The International Collaborative for NT-proBNP recommends age-stratified cutoff points for NT-proBNP (Am Heart J. 2005;149:744–50). For patients <50, 50 to 75, and >75 years of age, the optimal plasma NT-proBNP cutoffs for diagnosing heart failure are 450 pg/mL, 900 pg/mL, and 1800 pg/mL respectively. Overall, these cutoffs yield a sensitivity and specificity of 90 and 84 percent, respectively. Across the where to buy cialis canada entire population, NT-proBNP levels below 300 pg/mL are optimal for excluding a diagnosis of heart failure, with a negative predictive value of 98 percent.
Variability in peptide measurements must be considered when interpreting serial NT-proBNP results. Intraindividual biologic variation as well as analytic variation contribute to total variation. Total variability determines the percentage change needed to demonstrate a significant difference in results over time. An 11% decrease in NT-proBNP is considered to be a significant within day change, a 25% decrease is considered to be a significant day to day change and viagra femele a 47% decline is required for a significant week to www.bsd-berlin.de week change (AH Wu. Am Heart J 2006;152:828). During hospitalization, only two NT-proBNP levels are recommended; an initial value and a pre-discharge value to assess response to therapy. Plasma BNP cannot be measured during administration of nesiritide (BNP 1-32), since nesiritide is detected as an increase in plasma BNP concentration. In contrast, the NT-proBNP assay does not detect nesiritide and can be used to monitor response to this therapy.

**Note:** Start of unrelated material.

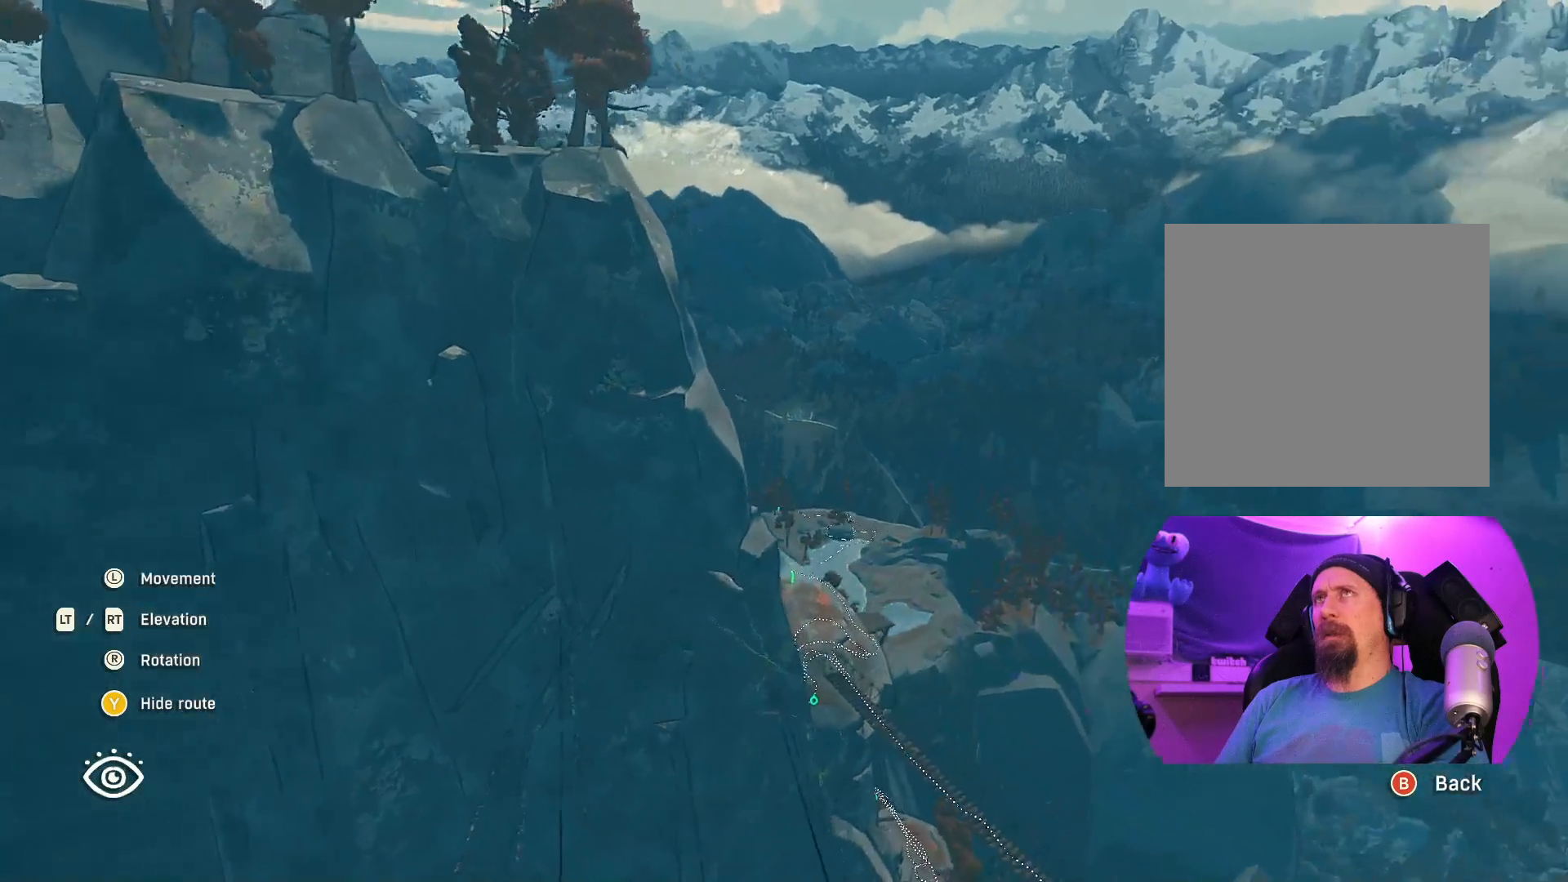
{"buttons": [], "left_stick": "up", "right_stick": "down-right", "events": []}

BNP is cleared from plasma by binding to the natriuretic peptide receptor and by proteolysis. In contrast, NT-proBNP is mainly cleared by renal excretion. Since NT-proBNP is cleared by the kidney, plasma concentration is often elevated in patients with renal insufficiency alone, whether or not they have clinically diagnosed heart failure. Insufficient data is available to establish clear cut-off values for NT-proBNP in patients with renal failure. One study has suggested that a cutoff of tramadol from india at least 1200 pg/mL should be used to diagnose heart failure in patients 50 t0 75 years of age with a GFR between 30 and 60 mL/min per 1.73 m2 (J Am Coll Cardiol 2006;47:91). NT-proBNP in unreliable in patients with GFR <30.
Both BNP and NT-proBNP are elevated in many disorders besides heart failure and renal failure. Examples include left and right ventricular hypertrophy, valvulopathy, atrial fibrillation, myocarditis, acute coronary syndrome, congenital heart disease, cardiac surgery, pulmonary hypertension, pulmonary embolism, severe anemia, and sepsis. Falsely negative results may occur in patients with right heart failure, mild heart failure and chronically treated heart failure. Obesity causes down regulation of the natriuretic peptide system, resulting in lower BNP and NT-proBNP levels.
BNP is stable in whole blood with EDTA at room temperature for only 24 hours, whereas NT-proBNP is stable for at least 72 hours and requires no additives. The increased stability of NT-proBNP makes it more suitable for outpatient testing. Specimen requirement for NT-proBNP is a green top tube of blood.